Carnival mulls China ship-building joint venture
Carnival Corp, the world's No. 1 cruise company, said on Wednesday that it is exploring the possibility of a ship-building joint venture with a state-owned Chinese company and Italy's Fincantieri.
Carnival said the joint venture could accelerate development of China's cruise industry, which is forecast by China's transport ministry to grow to 4.5 million passengers by 2020.
A statement from the company said the possible joint venture with the Italian shipbuilder and China State Shipbuilding Corp could result in the first world-class cruise ship to be built in China.
Cruise operators have traditionally sent older vessels to developing countries while saving their most advanced ships for United States and European customers.
But surging growth in China, which is the world's second-biggest economy after the United States, means it's a market operators can no longer ignore.
"The Chinese Ministry of Transport has expressed its strong desire to transform China into a leading global cruise market, including investments in infrastructure and developing a strong domestic cruise presence," Carnival said.
If a final agreement for the venture is reached, Carnival Corporation would use its experience in ship design and shipbuilding to create the overall specifications for a China-built cruise ship.

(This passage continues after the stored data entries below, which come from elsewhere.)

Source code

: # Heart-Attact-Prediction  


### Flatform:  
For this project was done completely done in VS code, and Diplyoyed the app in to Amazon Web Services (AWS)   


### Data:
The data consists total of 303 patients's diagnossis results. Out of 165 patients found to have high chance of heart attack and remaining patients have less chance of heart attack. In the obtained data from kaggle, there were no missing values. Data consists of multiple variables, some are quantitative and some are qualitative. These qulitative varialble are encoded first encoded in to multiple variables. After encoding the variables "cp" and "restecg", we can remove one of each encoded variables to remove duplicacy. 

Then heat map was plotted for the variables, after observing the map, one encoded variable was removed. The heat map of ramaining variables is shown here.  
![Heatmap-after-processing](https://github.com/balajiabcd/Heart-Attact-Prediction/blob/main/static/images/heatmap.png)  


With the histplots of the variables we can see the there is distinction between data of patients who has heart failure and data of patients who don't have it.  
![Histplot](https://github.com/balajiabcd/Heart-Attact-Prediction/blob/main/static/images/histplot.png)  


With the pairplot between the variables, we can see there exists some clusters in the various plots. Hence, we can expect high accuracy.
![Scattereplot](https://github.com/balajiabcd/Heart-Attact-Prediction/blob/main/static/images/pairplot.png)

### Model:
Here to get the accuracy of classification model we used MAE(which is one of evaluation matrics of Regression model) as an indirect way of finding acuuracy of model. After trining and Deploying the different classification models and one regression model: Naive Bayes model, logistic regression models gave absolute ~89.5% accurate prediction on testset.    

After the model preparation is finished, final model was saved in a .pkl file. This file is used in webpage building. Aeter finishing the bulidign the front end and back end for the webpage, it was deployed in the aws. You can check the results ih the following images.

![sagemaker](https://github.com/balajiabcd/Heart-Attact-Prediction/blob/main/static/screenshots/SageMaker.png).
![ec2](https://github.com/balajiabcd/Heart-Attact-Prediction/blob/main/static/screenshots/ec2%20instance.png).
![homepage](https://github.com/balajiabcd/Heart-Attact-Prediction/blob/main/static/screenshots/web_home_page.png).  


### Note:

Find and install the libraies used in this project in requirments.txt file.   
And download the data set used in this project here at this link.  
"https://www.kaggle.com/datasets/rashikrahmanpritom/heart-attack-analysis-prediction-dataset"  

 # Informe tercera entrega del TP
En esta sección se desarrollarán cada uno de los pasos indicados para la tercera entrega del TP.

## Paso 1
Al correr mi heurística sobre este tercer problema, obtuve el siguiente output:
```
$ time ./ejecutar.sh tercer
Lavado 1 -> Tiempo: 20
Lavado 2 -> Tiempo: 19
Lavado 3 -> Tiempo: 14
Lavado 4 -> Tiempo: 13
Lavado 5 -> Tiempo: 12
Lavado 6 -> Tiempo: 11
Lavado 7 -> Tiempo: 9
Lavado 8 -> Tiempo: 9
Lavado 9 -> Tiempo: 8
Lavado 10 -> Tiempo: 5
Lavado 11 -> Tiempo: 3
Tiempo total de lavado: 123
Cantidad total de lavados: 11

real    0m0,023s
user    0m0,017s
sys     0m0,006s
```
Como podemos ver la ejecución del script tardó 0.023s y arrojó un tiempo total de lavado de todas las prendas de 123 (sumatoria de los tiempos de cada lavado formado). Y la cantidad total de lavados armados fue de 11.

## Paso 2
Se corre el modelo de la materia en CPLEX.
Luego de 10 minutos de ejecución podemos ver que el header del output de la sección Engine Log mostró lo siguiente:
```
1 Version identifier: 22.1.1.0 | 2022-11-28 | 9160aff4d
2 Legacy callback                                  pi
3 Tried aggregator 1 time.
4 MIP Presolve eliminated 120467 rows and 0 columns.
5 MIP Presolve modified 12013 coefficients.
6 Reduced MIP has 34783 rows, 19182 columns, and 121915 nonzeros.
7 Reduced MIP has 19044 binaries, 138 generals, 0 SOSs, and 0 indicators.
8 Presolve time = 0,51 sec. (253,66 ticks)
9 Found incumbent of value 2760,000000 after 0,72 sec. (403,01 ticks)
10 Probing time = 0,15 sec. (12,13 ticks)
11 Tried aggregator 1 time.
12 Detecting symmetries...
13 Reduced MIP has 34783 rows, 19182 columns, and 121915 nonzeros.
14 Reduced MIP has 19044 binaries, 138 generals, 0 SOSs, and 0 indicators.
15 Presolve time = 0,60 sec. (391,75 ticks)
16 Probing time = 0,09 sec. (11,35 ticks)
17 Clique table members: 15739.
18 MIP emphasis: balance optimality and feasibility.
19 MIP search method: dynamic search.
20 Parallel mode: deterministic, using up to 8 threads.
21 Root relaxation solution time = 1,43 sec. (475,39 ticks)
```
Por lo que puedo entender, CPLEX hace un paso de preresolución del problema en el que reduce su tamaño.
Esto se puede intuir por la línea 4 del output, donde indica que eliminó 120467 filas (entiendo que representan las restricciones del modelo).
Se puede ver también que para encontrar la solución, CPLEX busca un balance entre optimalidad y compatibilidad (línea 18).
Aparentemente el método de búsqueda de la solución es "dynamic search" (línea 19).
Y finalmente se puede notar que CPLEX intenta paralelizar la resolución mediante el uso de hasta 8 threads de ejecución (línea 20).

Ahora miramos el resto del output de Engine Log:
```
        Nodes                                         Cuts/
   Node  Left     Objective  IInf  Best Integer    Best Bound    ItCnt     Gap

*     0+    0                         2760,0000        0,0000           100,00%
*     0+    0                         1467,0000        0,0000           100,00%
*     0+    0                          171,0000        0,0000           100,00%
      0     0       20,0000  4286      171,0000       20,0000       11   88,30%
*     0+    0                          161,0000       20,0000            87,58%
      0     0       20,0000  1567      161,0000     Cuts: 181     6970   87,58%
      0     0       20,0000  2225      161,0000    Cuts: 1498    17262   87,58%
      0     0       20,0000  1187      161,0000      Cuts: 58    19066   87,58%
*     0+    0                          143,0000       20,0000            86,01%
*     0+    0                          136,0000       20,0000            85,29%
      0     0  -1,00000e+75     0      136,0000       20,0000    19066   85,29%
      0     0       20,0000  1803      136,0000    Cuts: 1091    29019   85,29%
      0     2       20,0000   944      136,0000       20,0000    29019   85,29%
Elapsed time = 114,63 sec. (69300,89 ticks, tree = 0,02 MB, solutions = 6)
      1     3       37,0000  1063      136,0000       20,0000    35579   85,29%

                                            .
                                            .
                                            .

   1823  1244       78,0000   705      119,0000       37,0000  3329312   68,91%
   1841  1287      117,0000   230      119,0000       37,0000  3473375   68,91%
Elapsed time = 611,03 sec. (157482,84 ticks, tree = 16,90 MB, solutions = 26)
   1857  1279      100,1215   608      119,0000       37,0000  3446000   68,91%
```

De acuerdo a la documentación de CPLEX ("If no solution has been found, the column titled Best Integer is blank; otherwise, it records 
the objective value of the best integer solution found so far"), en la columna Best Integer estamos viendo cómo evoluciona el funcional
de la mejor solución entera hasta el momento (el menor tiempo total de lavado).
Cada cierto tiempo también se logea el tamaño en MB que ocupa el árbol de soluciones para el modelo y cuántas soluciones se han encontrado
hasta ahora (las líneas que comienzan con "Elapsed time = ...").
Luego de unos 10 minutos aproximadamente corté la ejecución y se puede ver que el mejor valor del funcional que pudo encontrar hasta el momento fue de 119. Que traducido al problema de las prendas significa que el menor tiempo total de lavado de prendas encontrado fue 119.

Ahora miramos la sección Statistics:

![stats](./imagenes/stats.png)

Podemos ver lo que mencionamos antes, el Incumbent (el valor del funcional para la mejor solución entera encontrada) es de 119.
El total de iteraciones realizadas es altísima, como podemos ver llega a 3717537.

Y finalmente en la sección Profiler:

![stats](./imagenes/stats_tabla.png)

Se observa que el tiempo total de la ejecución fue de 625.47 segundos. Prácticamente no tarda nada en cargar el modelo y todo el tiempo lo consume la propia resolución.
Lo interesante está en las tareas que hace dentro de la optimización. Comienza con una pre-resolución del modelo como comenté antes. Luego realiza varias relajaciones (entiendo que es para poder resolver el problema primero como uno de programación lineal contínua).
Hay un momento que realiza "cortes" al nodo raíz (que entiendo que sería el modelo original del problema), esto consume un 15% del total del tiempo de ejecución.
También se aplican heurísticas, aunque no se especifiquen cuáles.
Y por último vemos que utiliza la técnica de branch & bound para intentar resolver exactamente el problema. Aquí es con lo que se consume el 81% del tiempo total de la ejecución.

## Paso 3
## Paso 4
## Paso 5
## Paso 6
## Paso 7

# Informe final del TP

Carnival became the first global cruise operator to have four ships based in China when it deployed its Costa Serena to Shanghai in April.
The Asian Cruise Association estimated last year that the overall Asian cruise market, which totalled 1.3 million passengers in 2012, could nearly triple to 3.8 million in 2020, including 1.6 million from China.
Carnival is even more optimistic, predicting that the number will grow to seven million by 2020 or about a fifth of the global market.